== What this task involves ==
Images stay out. Everything else in the records is repeated exactly.

== The data ==
====================
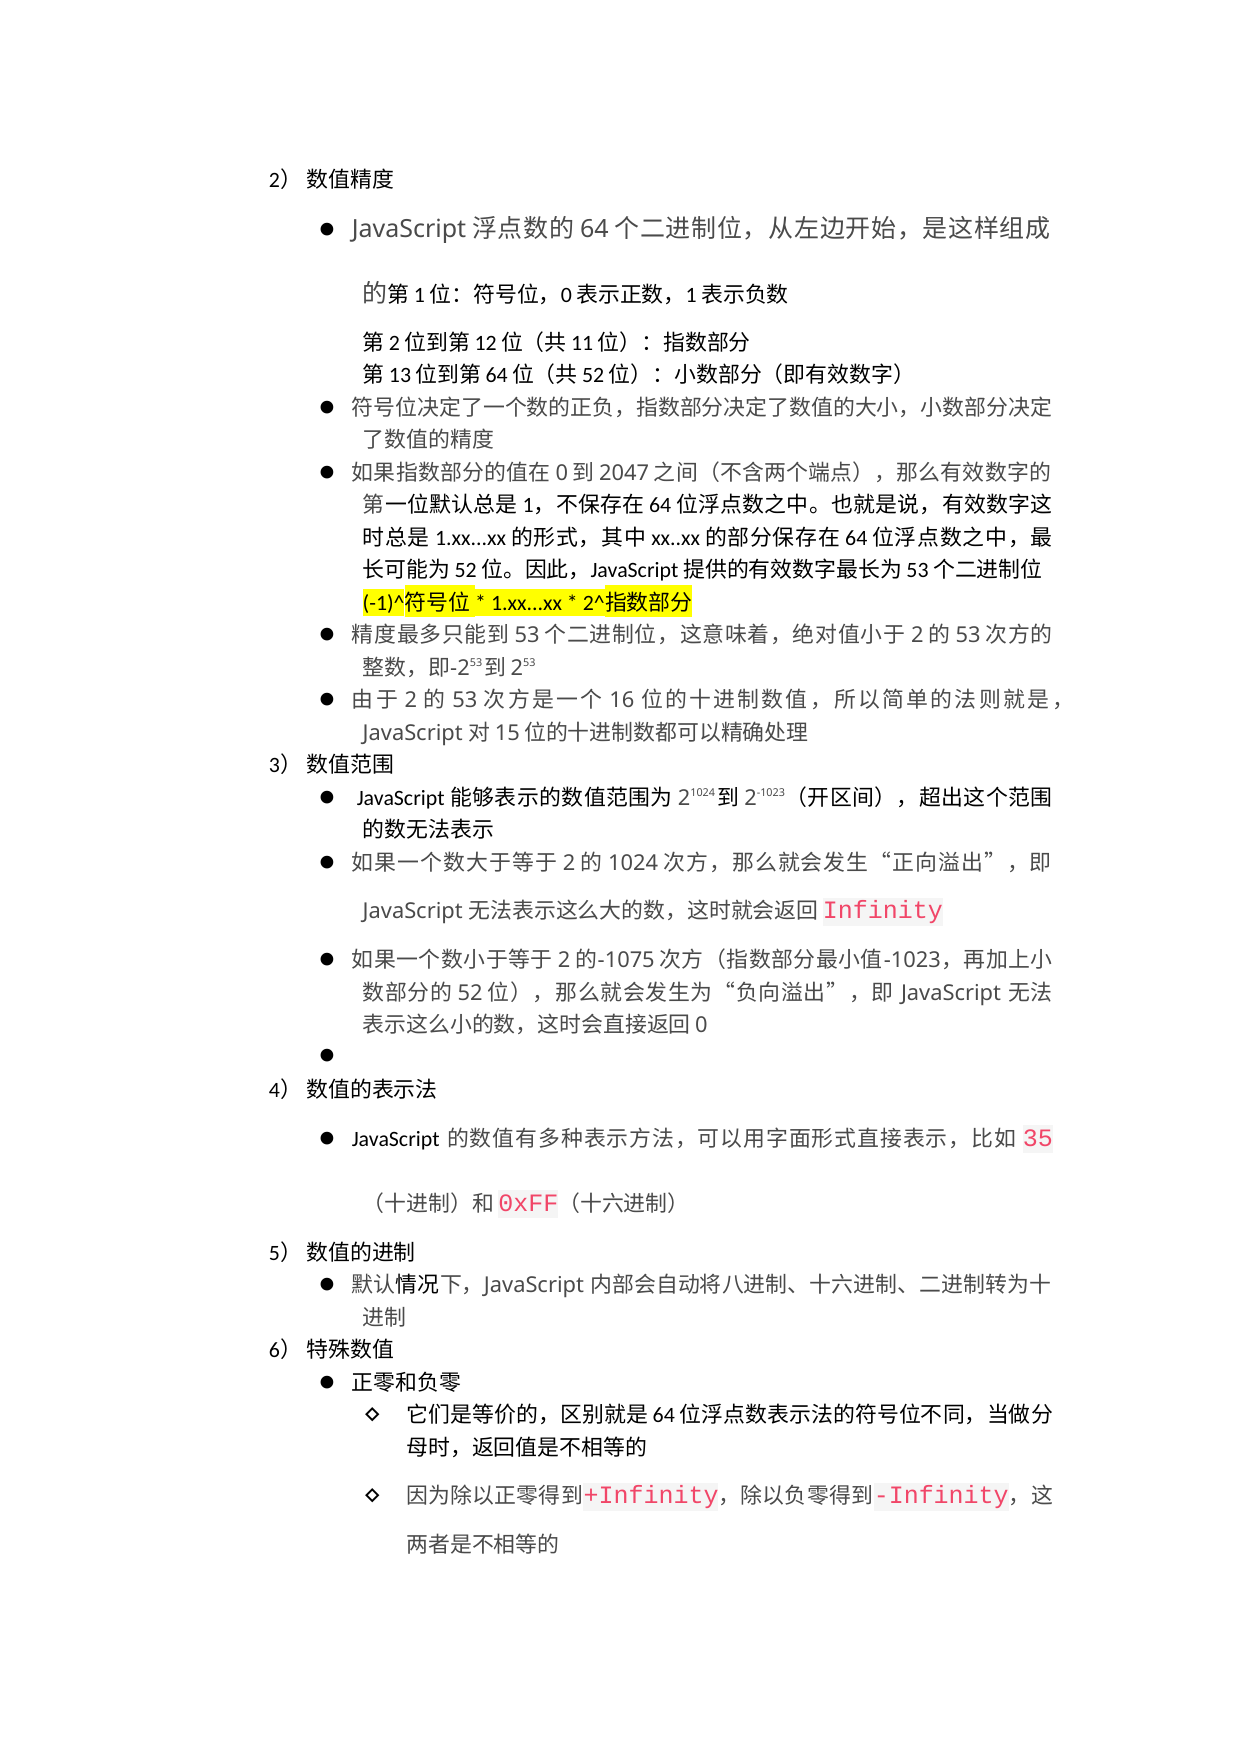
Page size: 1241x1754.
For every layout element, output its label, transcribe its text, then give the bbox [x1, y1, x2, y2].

list 第13位到第64位（共52位）：小数部分（即有效数字） [362, 357, 1053, 389]
list JavaScript浮点数的64个二进制位，从左边开始，是这样组成的第1位：符号位，0表示正数，1表示负数 [319, 194, 1053, 324]
list 正零和负零 [319, 1364, 1053, 1397]
list 它们是等价的，区别就是64位浮点数表示法的符号位不同，当做分母时，返回值是不相等的 [362, 1397, 1053, 1462]
list 默认情况下，JavaScript 内部会自动将八进制、十六进制、二进制转为十进制 [319, 1267, 1053, 1332]
list 如果一个数小于等于2的-1075次方（指数部分最小值-1023，再加上小数部分的52位），那么就会发生为“负向溢出”，即 JavaScript 无法表示这么小的数，这时会直接返回0 [319, 942, 1053, 1039]
list 因为除以正零得到+Infinity，除以负零得到-Infinity，这两者是不相等的 [362, 1462, 1053, 1559]
list 数值的表示法 [269, 1072, 1053, 1104]
list 数值的进制 [269, 1234, 1053, 1267]
list 特殊数值 [269, 1332, 1053, 1364]
list 数值精度 [269, 162, 1053, 194]
list (-1)^符号位 * 1.xx...xx * 2^指数部分 [362, 584, 1053, 617]
list JavaScript 的数值有多种表示方法，可以用字面形式直接表示，比如35（十进制）和0xFF（十六进制） [319, 1104, 1053, 1234]
list 数值范围 [269, 747, 1053, 779]
list 如果指数部分的值在0到2047之间（不含两个端点），那么有效数字的第一位默认总是1，不保存在64位浮点数之中。也就是说，有效数字这时总是1.xx...xx的形式，其中xx..xx的部分保存在64位浮点数之中，最长可能为52位。因此，JavaScript 提供的有效数字最长为53个二进制位 [319, 454, 1053, 584]
list 第2位到第12位（共11位）：指数部分 [362, 324, 1053, 357]
list 符号位决定了一个数的正负，指数部分决定了数值的大小，小数部分决定了数值的精度 [319, 389, 1053, 454]
list 精度最多只能到53个二进制位，这意味着，绝对值小于2的53次方的整数，即-253到253 [319, 617, 1053, 682]
list 如果一个数大于等于2的1024次方，那么就会发生“正向溢出”，即 JavaScript 无法表示这么大的数，这时就会返回Infinity [319, 844, 1053, 942]
list JavaScript 能够表示的数值范围为21024到2-1023（开区间），超出这个范围的数无法表示 [319, 779, 1053, 844]
list 由于2的53次方是一个16位的十进制数值，所以简单的法则就是，JavaScript 对15位的十进制数都可以精确处理 [319, 682, 1053, 747]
====================
== Solution to this problem ==
Page size: 1241x1754.
For every layout element, output its label, transcribe its text, then give the bbox [x1, y1, x2, y2].

list 第13位到第64位（共52位）：小数部分（即有效数字） [362, 357, 1053, 389]
list JavaScript浮点数的64个二进制位，从左边开始，是这样组成的第1位：符号位，0表示正数，1表示负数 [319, 194, 1053, 324]
list 正零和负零 [319, 1364, 1053, 1397]
list 它们是等价的，区别就是64位浮点数表示法的符号位不同，当做分母时，返回值是不相等的 [362, 1397, 1053, 1462]
list 默认情况下，JavaScript 内部会自动将八进制、十六进制、二进制转为十进制 [319, 1267, 1053, 1332]
list 如果一个数小于等于2的-1075次方（指数部分最小值-1023，再加上小数部分的52位），那么就会发生为“负向溢出”，即 JavaScript 无法表示这么小的数，这时会直接返回0 [319, 942, 1053, 1039]
list 因为除以正零得到+Infinity，除以负零得到-Infinity，这两者是不相等的 [362, 1462, 1053, 1559]
list 数值的表示法 [269, 1072, 1053, 1104]
list 数值的进制 [269, 1234, 1053, 1267]
list 特殊数值 [269, 1332, 1053, 1364]
list 数值精度 [269, 162, 1053, 194]
list (-1)^符号位 * 1.xx...xx * 2^指数部分 [362, 584, 1053, 617]
list JavaScript 的数值有多种表示方法，可以用字面形式直接表示，比如35（十进制）和0xFF（十六进制） [319, 1104, 1053, 1234]
list 数值范围 [269, 747, 1053, 779]
list 如果指数部分的值在0到2047之间（不含两个端点），那么有效数字的第一位默认总是1，不保存在64位浮点数之中。也就是说，有效数字这时总是1.xx...xx的形式，其中xx..xx的部分保存在64位浮点数之中，最长可能为52位。因此，JavaScript 提供的有效数字最长为53个二进制位 [319, 454, 1053, 584]
list 第2位到第12位（共11位）：指数部分 [362, 324, 1053, 357]
list 符号位决定了一个数的正负，指数部分决定了数值的大小，小数部分决定了数值的精度 [319, 389, 1053, 454]
list 精度最多只能到53个二进制位，这意味着，绝对值小于2的53次方的整数，即-253到253 [319, 617, 1053, 682]
list 如果一个数大于等于2的1024次方，那么就会发生“正向溢出”，即 JavaScript 无法表示这么大的数，这时就会返回Infinity [319, 844, 1053, 942]
list JavaScript 能够表示的数值范围为21024到2-1023（开区间），超出这个范围的数无法表示 [319, 779, 1053, 844]
list 由于2的53次方是一个16位的十进制数值，所以简单的法则就是，JavaScript 对15位的十进制数都可以精确处理 [319, 682, 1053, 747]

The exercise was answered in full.